##### Data for this exercise #####
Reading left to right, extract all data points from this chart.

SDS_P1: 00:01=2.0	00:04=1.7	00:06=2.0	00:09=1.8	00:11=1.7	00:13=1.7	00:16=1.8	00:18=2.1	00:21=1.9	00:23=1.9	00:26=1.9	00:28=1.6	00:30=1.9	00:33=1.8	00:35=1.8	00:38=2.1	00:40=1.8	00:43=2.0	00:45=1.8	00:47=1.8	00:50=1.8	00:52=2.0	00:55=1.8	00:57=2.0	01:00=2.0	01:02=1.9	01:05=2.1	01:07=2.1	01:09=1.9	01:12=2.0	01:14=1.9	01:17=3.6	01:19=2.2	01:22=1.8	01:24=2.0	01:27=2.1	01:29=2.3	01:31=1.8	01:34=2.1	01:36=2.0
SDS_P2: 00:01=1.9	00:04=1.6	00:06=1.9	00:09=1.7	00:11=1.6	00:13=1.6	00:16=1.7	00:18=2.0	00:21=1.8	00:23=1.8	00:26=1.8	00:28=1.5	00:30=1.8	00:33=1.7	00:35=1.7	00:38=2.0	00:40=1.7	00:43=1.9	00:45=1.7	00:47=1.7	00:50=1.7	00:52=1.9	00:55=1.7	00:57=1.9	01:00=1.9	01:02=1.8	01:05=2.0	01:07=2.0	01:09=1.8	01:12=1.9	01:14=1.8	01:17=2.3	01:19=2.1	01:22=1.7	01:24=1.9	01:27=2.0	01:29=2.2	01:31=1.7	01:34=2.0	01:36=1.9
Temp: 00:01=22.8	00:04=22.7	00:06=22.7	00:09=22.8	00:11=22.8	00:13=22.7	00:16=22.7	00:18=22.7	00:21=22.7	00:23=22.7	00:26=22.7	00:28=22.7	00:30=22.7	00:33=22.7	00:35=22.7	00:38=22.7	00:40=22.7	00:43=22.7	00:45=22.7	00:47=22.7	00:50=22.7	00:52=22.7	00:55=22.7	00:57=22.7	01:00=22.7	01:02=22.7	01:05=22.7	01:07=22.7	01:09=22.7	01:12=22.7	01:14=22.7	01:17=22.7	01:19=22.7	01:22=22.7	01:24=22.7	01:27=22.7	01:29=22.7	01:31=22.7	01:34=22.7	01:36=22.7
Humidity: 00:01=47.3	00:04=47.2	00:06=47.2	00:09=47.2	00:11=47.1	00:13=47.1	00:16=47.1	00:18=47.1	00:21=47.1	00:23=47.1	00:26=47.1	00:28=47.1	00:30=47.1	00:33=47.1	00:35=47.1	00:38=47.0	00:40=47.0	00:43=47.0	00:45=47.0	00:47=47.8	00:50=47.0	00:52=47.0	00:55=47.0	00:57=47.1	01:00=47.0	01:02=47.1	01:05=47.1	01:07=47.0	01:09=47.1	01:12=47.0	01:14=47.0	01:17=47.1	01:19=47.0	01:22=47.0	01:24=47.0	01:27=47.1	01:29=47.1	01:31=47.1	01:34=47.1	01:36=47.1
#####
Reproduce the items above, substituting "Relative humidity" for "Humidity" and leaving everything else unchanged.

> [Result]
Reading left to right, extract all data points from this chart.

SDS_P1: 00:01=2.0	00:04=1.7	00:06=2.0	00:09=1.8	00:11=1.7	00:13=1.7	00:16=1.8	00:18=2.1	00:21=1.9	00:23=1.9	00:26=1.9	00:28=1.6	00:30=1.9	00:33=1.8	00:35=1.8	00:38=2.1	00:40=1.8	00:43=2.0	00:45=1.8	00:47=1.8	00:50=1.8	00:52=2.0	00:55=1.8	00:57=2.0	01:00=2.0	01:02=1.9	01:05=2.1	01:07=2.1	01:09=1.9	01:12=2.0	01:14=1.9	01:17=3.6	01:19=2.2	01:22=1.8	01:24=2.0	01:27=2.1	01:29=2.3	01:31=1.8	01:34=2.1	01:36=2.0
SDS_P2: 00:01=1.9	00:04=1.6	00:06=1.9	00:09=1.7	00:11=1.6	00:13=1.6	00:16=1.7	00:18=2.0	00:21=1.8	00:23=1.8	00:26=1.8	00:28=1.5	00:30=1.8	00:33=1.7	00:35=1.7	00:38=2.0	00:40=1.7	00:43=1.9	00:45=1.7	00:47=1.7	00:50=1.7	00:52=1.9	00:55=1.7	00:57=1.9	01:00=1.9	01:02=1.8	01:05=2.0	01:07=2.0	01:09=1.8	01:12=1.9	01:14=1.8	01:17=2.3	01:19=2.1	01:22=1.7	01:24=1.9	01:27=2.0	01:29=2.2	01:31=1.7	01:34=2.0	01:36=1.9
Temp: 00:01=22.8	00:04=22.7	00:06=22.7	00:09=22.8	00:11=22.8	00:13=22.7	00:16=22.7	00:18=22.7	00:21=22.7	00:23=22.7	00:26=22.7	00:28=22.7	00:30=22.7	00:33=22.7	00:35=22.7	00:38=22.7	00:40=22.7	00:43=22.7	00:45=22.7	00:47=22.7	00:50=22.7	00:52=22.7	00:55=22.7	00:57=22.7	01:00=22.7	01:02=22.7	01:05=22.7	01:07=22.7	01:09=22.7	01:12=22.7	01:14=22.7	01:17=22.7	01:19=22.7	01:22=22.7	01:24=22.7	01:27=22.7	01:29=22.7	01:31=22.7	01:34=22.7	01:36=22.7
Relative humidity: 00:01=47.3	00:04=47.2	00:06=47.2	00:09=47.2	00:11=47.1	00:13=47.1	00:16=47.1	00:18=47.1	00:21=47.1	00:23=47.1	00:26=47.1	00:28=47.1	00:30=47.1	00:33=47.1	00:35=47.1	00:38=47.0	00:40=47.0	00:43=47.0	00:45=47.0	00:47=47.8	00:50=47.0	00:52=47.0	00:55=47.0	00:57=47.1	01:00=47.0	01:02=47.1	01:05=47.1	01:07=47.0	01:09=47.1	01:12=47.0	01:14=47.0	01:17=47.1	01:19=47.0	01:22=47.0	01:24=47.0	01:27=47.1	01:29=47.1	01:31=47.1	01:34=47.1	01:36=47.1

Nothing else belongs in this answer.